▸ **EXCERPT**
⁂

I agree with all DTK has written. I would only caution that there are those who would deny CLEAR biblical teaching, who would then appeal to the need for unity, etc. to protect themselves from criticism. I feel that here as in so many areas discernment is imperative. There are a number of reasons that some defend positions that are not biblical. Some seek adulation from those in the church for "discovering" some new and overlooked nuance of theology for instance. Such persons will destroy the unity of the church while appealing to it up to the point that they have enough of a following to go their own way.


----------



## Scott (Apr 18, 2005)

> Nor do I, but I wanted to make my position clear becasue I have seen on other message boards people ask this question and be jumped all over becasue they dared to ask such questions. I'm insecure and always feel the need to cover myself



Bryan: I think that you have asked serious and hard questions and you have no need to feel insecure for asking. There are so many interpretations competeting for our attention, each claiming to be right. As a practical matter, I think it is important to ask why one person's interpreation is right, over against other seemingly sincere people with different views.

⁂

▸ **MATERIAL SHOWN**
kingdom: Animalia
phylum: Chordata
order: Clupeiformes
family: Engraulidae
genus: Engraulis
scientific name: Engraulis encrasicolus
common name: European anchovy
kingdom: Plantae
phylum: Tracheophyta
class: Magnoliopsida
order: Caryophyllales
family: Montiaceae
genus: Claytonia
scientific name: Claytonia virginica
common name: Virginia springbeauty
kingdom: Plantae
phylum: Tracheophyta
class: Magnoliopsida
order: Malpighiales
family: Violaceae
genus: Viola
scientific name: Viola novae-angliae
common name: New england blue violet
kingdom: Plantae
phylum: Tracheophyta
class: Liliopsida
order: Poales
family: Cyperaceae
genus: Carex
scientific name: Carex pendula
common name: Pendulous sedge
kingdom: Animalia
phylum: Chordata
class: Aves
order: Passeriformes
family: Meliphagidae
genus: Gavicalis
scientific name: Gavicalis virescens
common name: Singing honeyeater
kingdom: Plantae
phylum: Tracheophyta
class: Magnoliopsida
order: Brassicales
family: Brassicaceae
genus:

⁂

▸ **REQUIRED WORK**
1. In the forum thread on biblical interpretation, what does the first post say some people seek when they "discover" a new nuance of theology?
2. List every name or username that appears in the forum thread on biblical interpretation.
3. Write the next part of the forum thread on biblical interpretation, starting after its last sentence.

▸ **FINAL ANSWERS**
1. Adulation from those in the church.

2. DTK, Scott, Bryan

3.
To me the situation is analogous to interpreting a civil statute. Imagine two private individuals affected by a particular statute. They interpret a key provision differently. They can argue and if one is able to persuade the other then great, the issue is resolved. If not, no amount of arguing will make any difference. If the rights between the individuals are at stake, they need a court to decide the issue for them and that is eactly what the courts will do, resolve the conflict in interpretation and apply the statute. 

The church has, or is supposed to have, such a court of appeal. Acts 15 provides a model of this. The Westminster Confession summarizes the Acts 15 model in WCF Ch. 31 (you will note that the proof texts rely heavily on Actrs 15).



> I. For the better government, and further edification of the church, there ought to be such assemblies as are commonly called synods or councils: and it belongeth to the overseers and other rulers of the particular churches, by virtue of their office, and the power which Christ hath given them for edification and not for destruction, to appoint such assemblies; and to convene together in them, as often as they shall judge it expedient for the good of the church.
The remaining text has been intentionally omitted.